À medida que os refugiados começaram a cruzar a fronteira e os deslocados sudaneses começaram a se deslocar para os estados fronteiriços do sudoeste, as equipes de MSF que ofereciam ajuda médica no país rapidamente implementaram um projeto de emergência para oferecer cuidados de saúde, abrigo e itens de saneamento a essas populações. Em setembro de 2008, as equipes de MSF que estavam no Estado Equatoria Oeste (WES, na sigla em inglês) começaram a atender a população de mais de 15 mil refugiados e deslocados. Em fevereiro deste ano, MSF deu início a um segundo programa de emergência no Estado Equatoria Central (CES) para atender outros 7 mil refugiados.

“As pessoas que fugiram têm necessidades urgentes. Na primeira semana que abrimos nossa clínica em um dos acampamentos de refugiados, recebemos 500 pessoas. Imagine uma mulher em estado de gravidez avançado fugindo pela floresta, para um país que ela não conhece, depois tendo que dar à luz. Estamos aqui para oferecer a ela um lugar seguro para ter seu filho, um lugar onde pode ser cuidada para garantir que ela e outros como ela possam ser tratados com dignidade”.

Sem paz de espírito

Ajuda médica, alimentos, abrigos e saneamento são essenciais para ajudar as vítimas dessa onda de violência. Ainda assim, isto é apenas uma parte dos cuidados que essas pessoas precisam. Vivendo sob constante medo de ataques, muitos refugiados estão completamente traumatizados. Além de perder as pessoas que amam, eles também perderam seu senso de segurança, sua paz de espírito foi destruída. As equipes de MSF tentam abordar isso através de projetos específicos de saúde mental para os pacientes afetados pela violência, incluindo mulheres e crianças que escaparam de ser capturadas. Os conselheiros de MSF organizam grupos e sessões individuais, enquanto trabalham para aumentar a conscientização da comunidade sobre o impacto psicológico da violência e como as pessoas podem pedir ajuda. Até o momento, eles ofereceram o suporte de saúde mental para mais de 300 pessoas.

“Nunca vou me esquecer de uma senhora – ela costumava sentar embaixo de uma árvore no acampamento, chorando. Sua filha foi estuprada na frente dela e depois capturada. Ela não sabia se a menina estava viva ou morta”, lembra Francesca Mangia, coordenadora do projeto de MSF no acampamento de refugiados do Estado Equatoria Central. “A violência destruiu as vidas das pessoas. As pessoas não dormem porque os ataques aos vilarejos aconteceram quando anoitecia e eles têm medo de fechar os olhos à noite”.
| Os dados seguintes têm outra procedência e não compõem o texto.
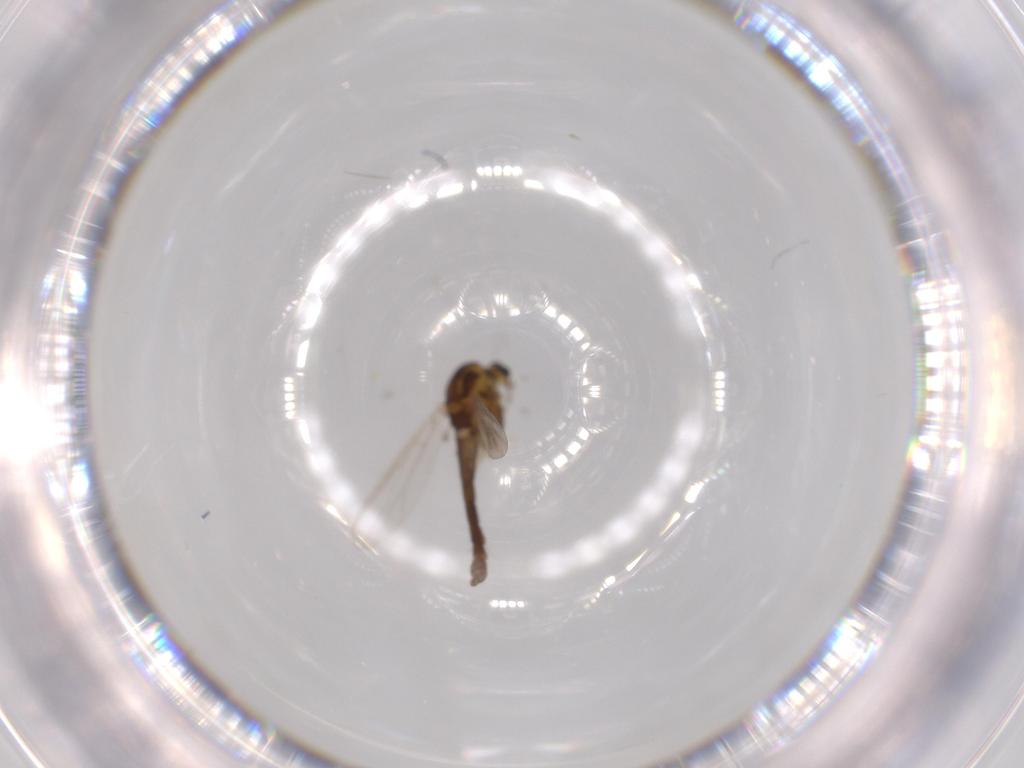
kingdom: Animalia
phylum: Arthropoda
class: Insecta
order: Diptera
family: Chironomidae
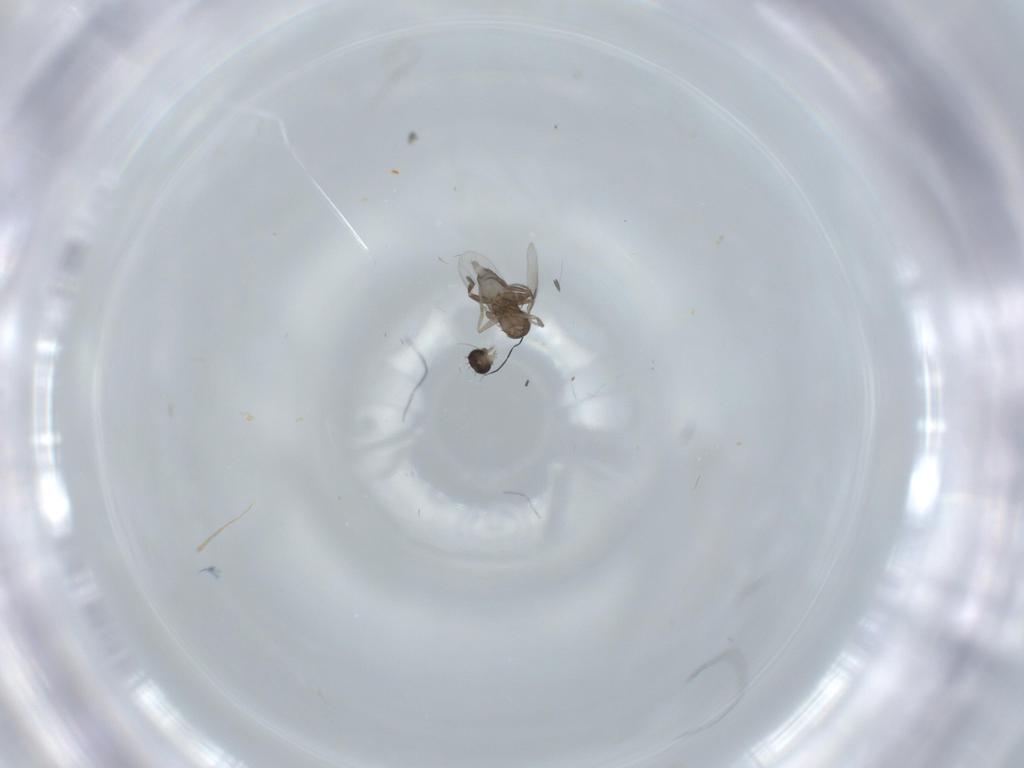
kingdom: Animalia
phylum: Arthropoda
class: Insecta
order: Diptera
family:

Os refugiados continuam a cruzar a fronteira para o Sul do Sudão todas as semanas. Sem saber quando a violência vai ter fim ou se vão poder voltar algum dia para seus lares, um senso de desesperança e incerteza é constante em suas vidas e dos deslocados.
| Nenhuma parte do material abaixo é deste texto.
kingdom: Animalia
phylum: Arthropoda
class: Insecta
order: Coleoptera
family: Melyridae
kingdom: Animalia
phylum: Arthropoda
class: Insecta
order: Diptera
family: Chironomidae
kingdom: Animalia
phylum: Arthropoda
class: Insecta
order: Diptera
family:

Quatro meses após chegar ao Sudão, Mboli recebeu a boa notícia de que, de alguma forma, seu irmão Muka conseguira fugir do LRA e que ele estava no hospital na RDC. Seu pai tentou viajar de volta para o Congo para buscá-lo, mas as estradas estavam muito perigosas e foi impossível. Ele vai tentar novamente quando achar que está mais seguro. No entanto, a vida de Mboli e sua família continua marcada. “Estou muito preocupado com Muka e com nosso futuro. O LRA está na minha casa no Congo. Eu sou um refugiado no Sudão, mas eles também estão aqui. Não há nada para pensar sobre o futuro. Que futuro?”, lamenta o rapaz.